### What this task involves
Everything in the listing below should be written out again exactly, except the pictures.

----------

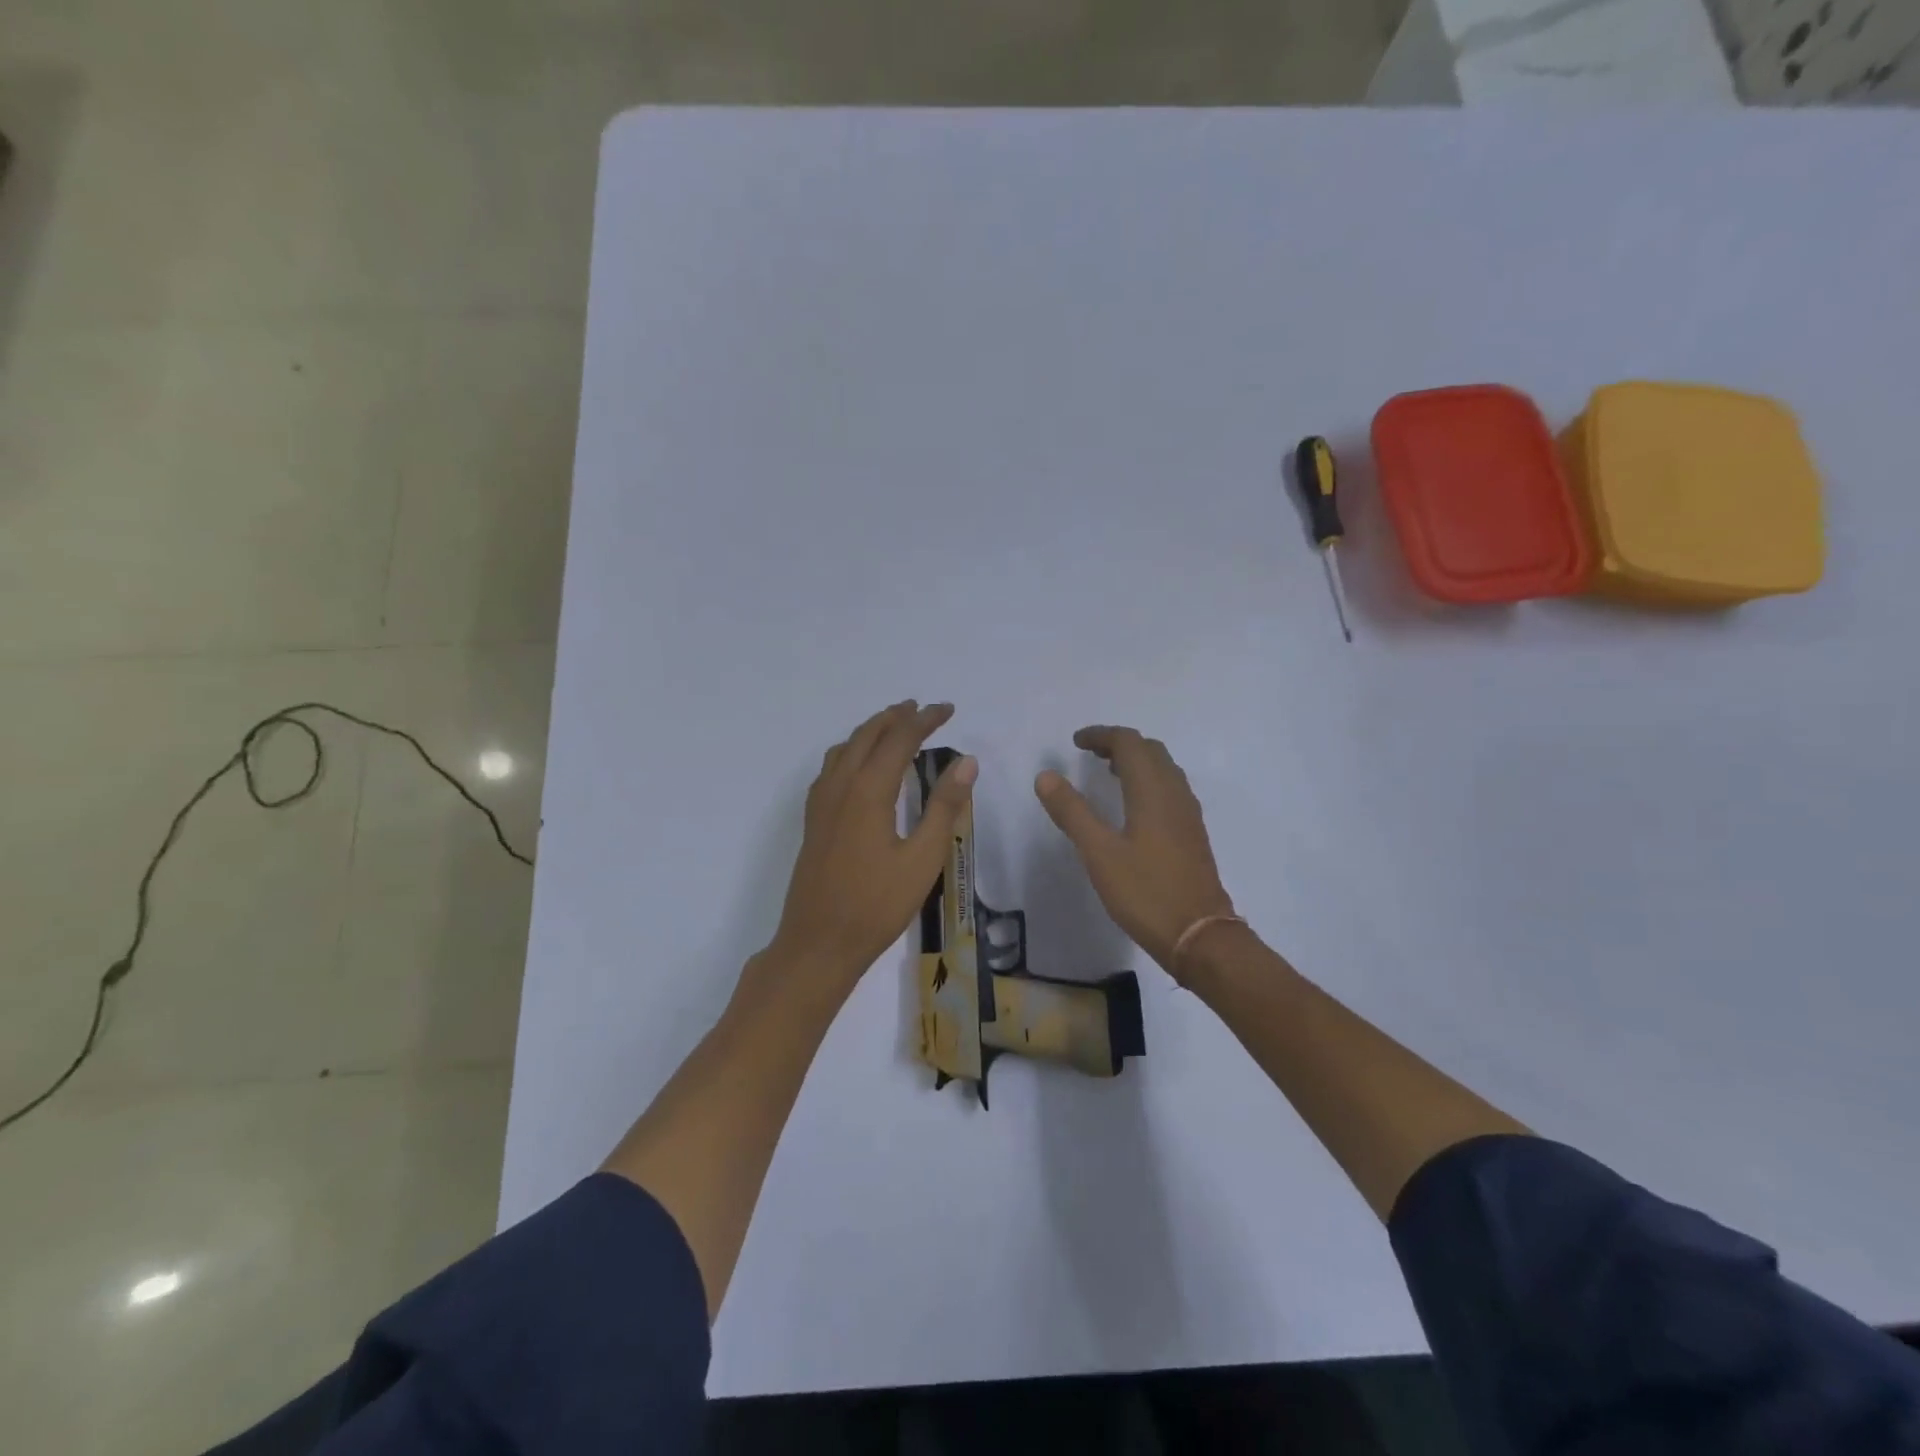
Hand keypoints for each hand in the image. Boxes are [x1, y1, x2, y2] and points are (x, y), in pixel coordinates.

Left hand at [763, 701, 976, 995]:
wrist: (819, 943)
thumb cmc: (877, 905)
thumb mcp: (922, 858)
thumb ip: (944, 806)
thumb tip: (966, 761)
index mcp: (868, 791)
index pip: (899, 739)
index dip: (925, 720)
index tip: (948, 709)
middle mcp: (840, 787)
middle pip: (867, 736)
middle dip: (895, 717)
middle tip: (921, 709)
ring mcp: (821, 803)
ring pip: (845, 749)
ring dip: (870, 731)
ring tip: (893, 727)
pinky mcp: (814, 820)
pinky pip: (831, 768)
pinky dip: (851, 751)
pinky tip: (859, 766)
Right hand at [1034, 726, 1233, 974]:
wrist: (1200, 936)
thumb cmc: (1145, 892)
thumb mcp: (1099, 853)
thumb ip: (1072, 812)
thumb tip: (1045, 775)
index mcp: (1152, 791)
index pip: (1129, 743)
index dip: (1102, 735)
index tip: (1076, 742)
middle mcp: (1175, 793)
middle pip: (1150, 750)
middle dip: (1120, 744)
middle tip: (1090, 754)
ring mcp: (1188, 814)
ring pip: (1164, 769)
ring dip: (1137, 761)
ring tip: (1109, 772)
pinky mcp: (1192, 833)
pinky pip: (1171, 789)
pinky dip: (1149, 780)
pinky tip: (1134, 806)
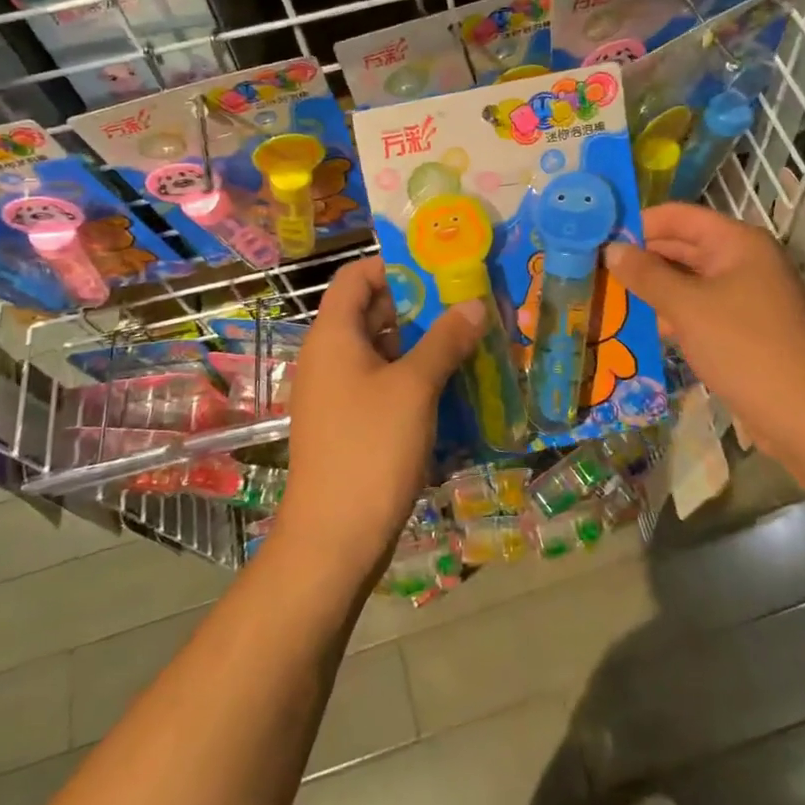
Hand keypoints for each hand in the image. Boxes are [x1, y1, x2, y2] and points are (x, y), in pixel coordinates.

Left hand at [276, 257, 484, 584]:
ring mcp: (337, 393)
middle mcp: (329, 357)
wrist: (333, 538)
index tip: (439, 268)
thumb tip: (475, 304)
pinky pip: (382, 384)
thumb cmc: (371, 448)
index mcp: (333, 335)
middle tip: (467, 303)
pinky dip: (413, 377)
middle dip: (419, 305)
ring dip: (422, 343)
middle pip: (371, 311)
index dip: (393, 265)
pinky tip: (452, 385)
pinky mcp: (350, 424)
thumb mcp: (414, 387)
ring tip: (469, 340)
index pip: (355, 277)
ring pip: (382, 351)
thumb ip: (445, 340)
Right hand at [605, 203, 804, 451]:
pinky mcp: (742, 328)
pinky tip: (639, 325)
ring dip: (653, 287)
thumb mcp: (687, 307)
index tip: (599, 237)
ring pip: (688, 280)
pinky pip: (698, 308)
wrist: (803, 414)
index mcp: (737, 242)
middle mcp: (743, 261)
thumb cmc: (744, 347)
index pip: (679, 216)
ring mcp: (745, 295)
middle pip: (683, 246)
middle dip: (642, 257)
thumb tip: (611, 249)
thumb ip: (646, 275)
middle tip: (596, 268)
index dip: (639, 223)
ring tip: (608, 294)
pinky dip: (671, 312)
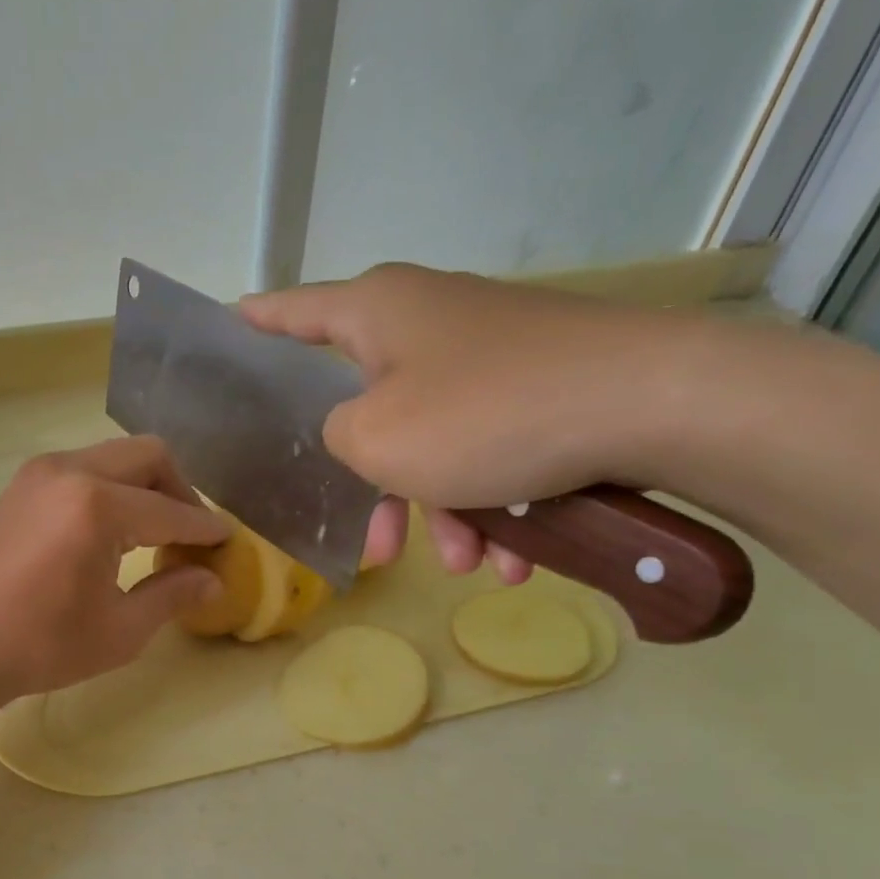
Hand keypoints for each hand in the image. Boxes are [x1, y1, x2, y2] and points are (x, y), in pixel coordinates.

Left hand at [0, 436, 229, 699]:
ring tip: (151, 533)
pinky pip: (83, 468)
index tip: (227, 542)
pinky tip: (109, 531)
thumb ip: (171, 596)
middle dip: (179, 489)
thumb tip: (213, 580)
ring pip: (113, 456)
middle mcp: (71, 471)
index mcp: (99, 506)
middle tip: (188, 534)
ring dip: (143, 485)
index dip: (206, 528)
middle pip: (148, 456)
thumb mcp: (118, 631)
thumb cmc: (37, 645)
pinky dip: (110, 488)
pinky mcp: (20, 485)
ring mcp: (39, 473)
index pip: (172, 511)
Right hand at [239, 263, 689, 578]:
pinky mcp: (539, 386)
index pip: (290, 312)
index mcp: (377, 313)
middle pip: (369, 409)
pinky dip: (496, 505)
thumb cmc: (485, 416)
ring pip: (435, 445)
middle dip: (376, 491)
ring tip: (469, 566)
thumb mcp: (377, 439)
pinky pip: (490, 451)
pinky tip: (514, 558)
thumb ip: (336, 437)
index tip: (226, 326)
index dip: (254, 323)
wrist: (653, 404)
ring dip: (445, 513)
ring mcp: (489, 354)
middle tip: (377, 550)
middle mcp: (429, 322)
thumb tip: (357, 434)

----------

### Response area
Hand keypoints for each hand in the image. Boxes are [x1, y1, x2, y2] and points are (x, y), in pixel coordinates.

Left hand at [763, 701, 976, 995]:
wrist: (819, 943)
thumb cmc: (877, 905)
thumb mcp: (922, 858)
thumb ip: (944, 806)
thumb tip: (966, 761)
index mcp: (868, 791)
index pip: (899, 739)
index dip: (925, 720)
index tip: (948, 709)
middle mcp: (840, 787)
middle pip: (867, 736)
middle dip: (895, 717)
middle tip: (921, 709)
ring mcp: (821, 803)
ring pip: (845, 749)
ring dip: (870, 731)
ring tip: (893, 727)
pinky mcp: (814, 820)
pinky pip: (831, 768)
pinky dip: (851, 751)
pinky tip: (859, 766)
Right hand at [1034, 726, 1233, 974]:
wrist: (1200, 936)
thumb cmc: (1145, 892)
thumb mcp: (1099, 853)
thumb ip: (1072, 812)
thumb tip: (1045, 775)
index mcp: (1152, 791)
index pip: (1129, 743)
index dip: (1102, 735)
index tip: (1076, 742)
middle mcp: (1175, 793)
middle pip: (1150, 750)
middle dip: (1120, 744)
middle tip: (1090, 754)
ring mcp: (1188, 814)
ring pip: (1164, 769)
ring dip: (1137, 761)
ring tip: (1109, 772)
pinky mcp: (1192, 833)
pinky pip: (1171, 789)
pinky dip: (1149, 780)
pinky tip: (1134, 806)
Hand keypoints for each hand in the image. Boxes are [x1, y1, x2, y2] and points are (x, y), in pixel coordinates.

Left hand at [276, 257, 484, 584]:
ring mcp: (337, 393)
middle mcp: (329, 357)
wrist: (333, 538)
index tip: (439, 268)
thumb tip: (475, 304)
pinky pip: (382, 384)
thumb cmc: (371, 448)
index mcp: (333, 335)
middle tip: (467, 303)
pinky dip: (413, 377)
middle dip: (419, 305)
ring dip: (422, 343)
middle pip: (371, 311)
index dip: (393, 265)
pinky tip: (452, 385)
pinky mcp: (350, 424)
thumb mcp: (414, 387)
ring tip: (469, 340)
index pip: (355, 277)
ring pip: (382, 351)
thumb ip: (445, 340)
Right hand at [605, 203, 804, 451]:
pinky mcp: (742, 328)
pinky tip: (639, 325)
ring dip: (653, 287)
thumb mcp: (687, 307)
index tip: (599, 237)
ring pip: (688, 280)
pinky pip: (698, 308)
wrist: (803, 414)
index mcp: (737, 242)
middle mcp: (743, 261)
thumb cmc: (744, 347)
index pip: (679, 216)
ring mcp: (745, 295)
middle pip: (683, 246)
middle dip: (642, 257)
thumb tip: (611, 249)
thumb ip: (646, 275)
middle tip: (596, 268)
index dip: (639, 223)
ring tip: (608, 294)
pinky dip: (671, 312)
Hand keypoints for each hand in the image. Boxes are [x1, y1, x2, y2] and points are (x, y), in pixel coordinates.

Left hand at [0, 436, 229, 699]:
ring tip: (151, 533)
pinky pip: (83, 468)
index tip: (227, 542)
pinky tip: (109, 531)
thumb ip: (171, 596)
middle dip: (179, 489)
thumb tip: (213, 580)
ring pip: (113, 456)
middle mcp: (71, 471)
index mcp: (99, 506)
middle tip: (188, 534)
ring dip: (143, 485)
index dip: (206, 528)
middle pip: (148, 456)
thumb mcp: (118, 631)
thumb cmc: (37, 645)
pinky dip: (110, 488)
pinky mcp: (20, 485)
ring mcp: (39, 473)
index pip: (172, 511)
Right hand at [239, 263, 689, 578]:
pinky mcp: (539, 386)
index pip: (290, 312)
index mcp: (377, 313)
middle pip: (369, 409)
pinky dip: (496, 505)
thumb cmc: (485, 416)
ring pip: (435, 445)
middle dip: (376, 491)
ring tip: (469, 566)
thumb mcp: (377, 439)
pinky pip: (490, 451)
pinky tip: (514, 558)
thumb ip: (336, 437)
index tip: (226, 326)
index dip: (254, 323)
wrist: (653, 404)
ring dip: (445, 513)
ring mcp: (489, 354)
middle tip: (377, 550)
middle mcp: (429, 322)
thumb tip: (357, 434)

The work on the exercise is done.